Giyim kuşama karışılmasının bir kıskançlık belirtisi olduğunu savunan bazı kadınların bu kıskançlığın bir sevgi ve sahiplenme belirtisi olduğunu da ifade ettiği gözlemlendi.
-Neler yapılabilir?
“Kadına Şiddetle Mücadele Günü“ olan 25 Kasım’dan önce, Türkiye; “Kadına Yönelik Şiddet ve Aile İçi Şiddetin Önlenmesine İlişkin Avrupa Konseyi Sözleşmesi’ni TBMM’de onaylayan ilk ülke oldu.
Bu, kadına yönelik şiddetin önlenmesi konusunda atılan çok önemli bir adımdır. Ancak sadece sözleşmeyi imzalamak yeterli değildir. Esas olan; sözleşmedeki standartları yasalara ve uygulamalara zaman yitirmeden yansıtmaktır.
Kadına şiddetin kaynağı; kadının eğitimsizliği, ekonomik bağımlılığı, işsizliği, örgütsüzlüğü, toplumsal duyarsızlık, ayrımcılık ve “erkek egemen” kültür ile “feodal” yapıdır.
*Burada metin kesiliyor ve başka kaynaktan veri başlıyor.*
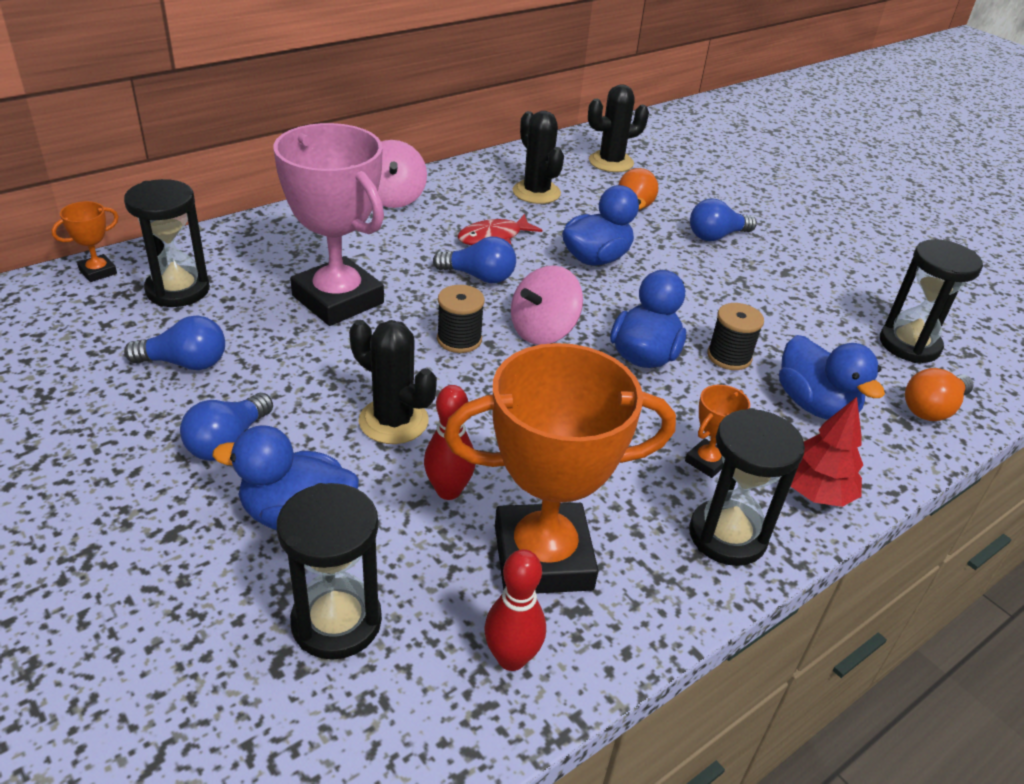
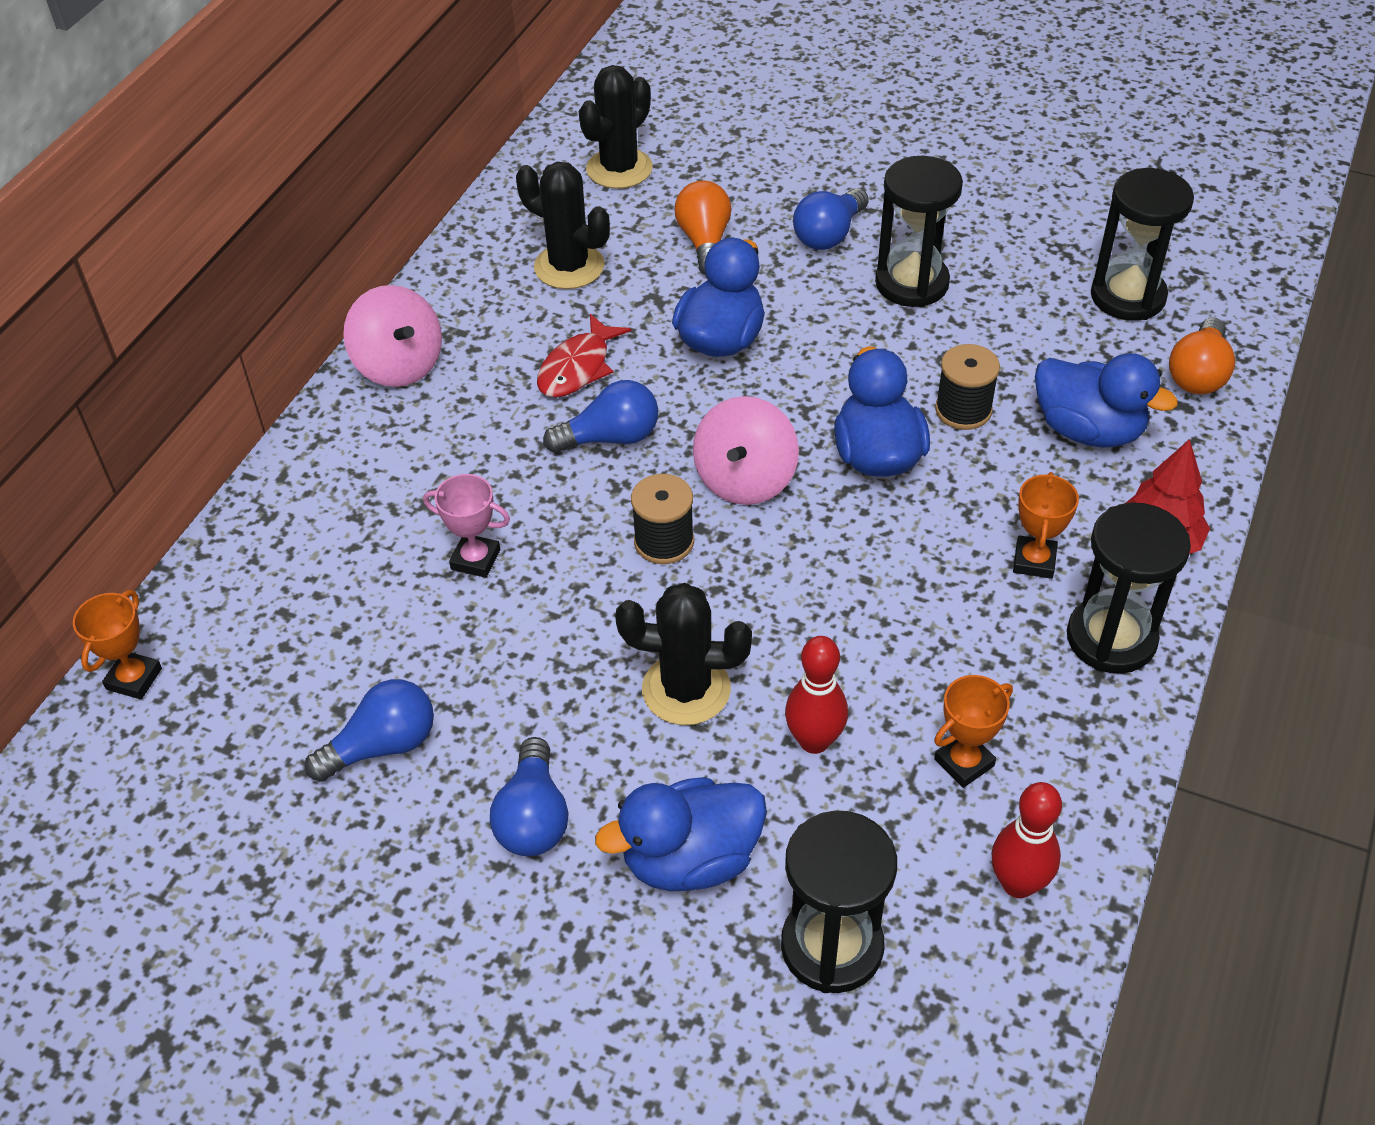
camera: 25 degrees left, 10 degrees up
(178, 290) = (266, 650): black hourglass -> black hourglass (912, 283)
(338, 299) = (475, 559): pink trophy -> pink trophy, size x0.42
(543, 557) = (964, 762): orange trophy -> orange trophy, size x0.42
Bu nedenleri ortadan kaldırmak için;
- Kadının eğitilmesi, birey ve kadın hakları konusunda bilinçlendirilmesi,
- “Kocasının eline bakmayacak“ şekilde ekonomik özgürlüğe kavuşması,
- Kadın istihdamının özendirilmesi,
- İstihdam garantili “Kadın Beceri Kursları” nın yaygınlaştırılması,
- Kadınların örgütlenmelerinin önünün açılması,
- Kadın örgütlerinin mücadelesi, medya desteği ve toplumsal duyarlılık gerekiyor.
Sonuç olarak: Kadına yönelik şiddet; hepimize uygulanan şiddettir. Bir bilge “bir toplumu tanımak istiyorsanız kadınların nasıl yaşadıklarına bakın” diyordu. Şiddetten arınmış bir toplumda cinsiyetlerin özgürce ifadesini bulması temennisiyle.